DOCUMENT:
***

Pour le porc, c’est 180 jours
"180 jours, c'est le temps qui sépare la naissance d'un porc à sa mort à l'abattoir" (4ème de couverture du roman "180 jours" d'Isabelle Sorente - JC Lattès).
A partir d'une propre enquête de l’auteur, le roman, passionnant, décrit le quotidien des quinze mille bêtes enfermées dans les différents bâtiments d'un système de production industriel grâce aux secrets que révèle un des porchers.
Comme beaucoup d'animaux d'élevage, les poules pondeuses et les poulets n'échappent pas à ce triste sort malgré de nouvelles normes sur leurs conditions de vie.

***

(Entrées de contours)
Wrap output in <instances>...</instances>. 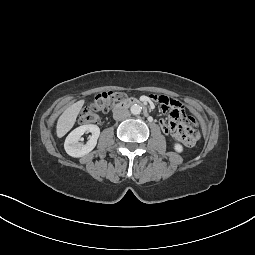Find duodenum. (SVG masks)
Returning a JSON list of instances; mask_svg holds the SVG:
<instances>
[{
    "mask_svg": "<svg viewBox=\"0 0 255 255\" xmlns=\"http://www.w3.org/2000/svg\"><path fill=\"white\" fill-rule=\"evenodd\" d=\"M131 106H145L144 102L138 98L128 97L123 99L122 101L118 102L114 107L113 110H120L123 108L131 107ZM147 113V110L145 109Z\"/></svg>",
    "mask_w": 255,
    "mask_h": 255,
    "instance_id": "410a0bca",
    "label": "duodenum"
}]
</instances>
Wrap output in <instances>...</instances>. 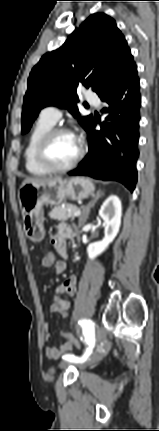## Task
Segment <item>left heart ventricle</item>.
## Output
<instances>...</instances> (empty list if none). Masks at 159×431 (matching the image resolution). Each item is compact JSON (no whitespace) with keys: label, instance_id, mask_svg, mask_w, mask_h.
<instances>
[{"label":"left heart ventricle","instance_id":"left-heart-ventricle-1","mask_svg":"<svg viewBox=\"0 0 159 431\" xmlns=\"http://www.w3.org/2000/svg\"><path fill=\"white\" fill-rule=\"evenodd\" d=\"M79 143L72 134L56 136L49 147V157L57 166L69 164L77 155Z\"/></svg>","mask_w":159,"mask_h":431}]
</instances>
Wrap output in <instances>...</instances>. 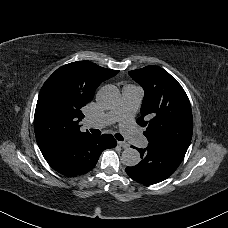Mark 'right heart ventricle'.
I'll use <instances>...</instances> for the list:
<instances>
[{
    "mask_svg": "<svg viewBox=\"0 0 228 228\" xmlns=\"http://www.w3.org/2000/svg\"><path fill=\"white\" fill-rule=\"evenodd\" d=\"M115 87V86H114ZM116 89H117V92H119V90H118V88L117 87H115Z\"/></svg>",
    "mask_w": 228,
    "mask_h": 228,
    "instance_id": "obj_1",
    "label": "right heart ventricle"
}]
</instances>
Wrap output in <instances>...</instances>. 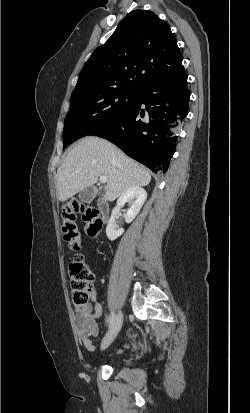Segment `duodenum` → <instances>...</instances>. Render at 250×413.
I'll return each instance as SVG.
<instances>
[{"mask_svg": "<svg viewBox=\"0 0 250 413\" xmlns=\"http://www.w3.org/2000/svg\"><path fill=\"white\" fill-rule=\"evenodd\" d=\"M97 212L102 221H106L109 213V207L106 202L99 201L97 205Z\"/></svg>", "mask_w": 250, "mask_h": 413, "instance_id": "410a0bca", "label": "duodenum"}]
</instances>
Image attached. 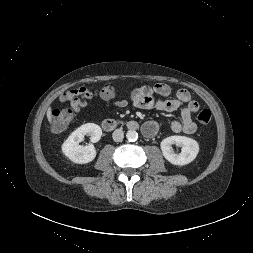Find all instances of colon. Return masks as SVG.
Here are the masks:
<instances>
[{
    "label": "colon",
    "mask_w": 253,
    "mask_h": 253,
    "mask_svg": "<svg viewBox=\"0 0 253 253\" xmlns=\"http://www.w3.org/2000/svg\"><path fill=\"white\" fill-rule=\"evenodd\" d=\"M116 94L115 88L110 84H105L100 89V96L104 99H110ZM73 120V112L70 109H55L52 112V130L62 132L68 128ZM197 121L201 125H208L211 121V112L208 109L201 110L197 115Z\"/></svg>",
    "instance_id": "1"
}]
</instances>
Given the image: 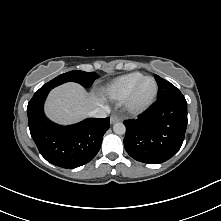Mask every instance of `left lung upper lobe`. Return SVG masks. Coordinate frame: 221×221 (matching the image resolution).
Wrapping results in <instances>:
<instances>
[{
	"label": "left lung upper lobe",
	"mask_w": 221,
	"mask_h": 221,
	"mask_svg": "<svg viewBox=\"0 0 221 221\" xmlns=\"http://www.w3.org/2000/svg\"><path fill=\"white\" fill-rule=\"evenodd\" d=\"M155 80L158 84V96L157 100L165 99L173 96H181L182 93L176 88L173 84L168 82L167 80L159 77L158 75H154Z\"/></svg>",
	"instance_id": "obj_1"
}]
</instances>
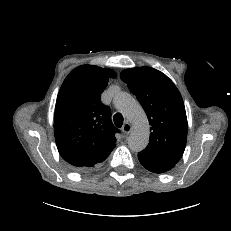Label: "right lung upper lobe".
Segmentation results:
<instances>
[{"instance_id": "right-lung-upper-lobe-1", "label": "right lung upper lobe", "mask_w": 231, "mask_h": 231, "mask_svg": "<svg viewBox=\"0 0 231 231\" xmlns=\"http://www.w3.org/2000/svg\"><path fill=\"white\" fill-rule=\"evenodd\" d=\"M110 69L83 65L65 78L56 101L54 134L63 159L75 167L93 166L105 160L115 147L109 107L100 101Z\"/></svg>"}]
</instances>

***

CONSIGNE:
Pouvez-vous citer tel quel le passage du texte qui s'ouvre sur les mots contenant « Pour le porc, c’est » et se clôt sur « conditions de vie. » ? Les entrées n'ont aucun rapport avec le texte.

RÉPONSE COMPLÈTE:
Pour le porc, c’est 180 jours
"180 jours, c'est le temps qui sépare la naissance d'un porc à sa mort à l'abattoir" (4ème de couverture du roman "180 jours" d'Isabelle Sorente - JC Lattès).
A partir d'une propre enquête de l’auteur, le roman, passionnant, décrit le quotidien des quinze mille bêtes enfermées dans les différents bâtiments d'un système de production industriel grâce aux secrets que révèle un des porchers.
Comme beaucoup d'animaux d'élevage, les poules pondeuses et les poulets n'échappent pas à ce triste sort malgré de nouvelles normes sur leurs conditions de vie.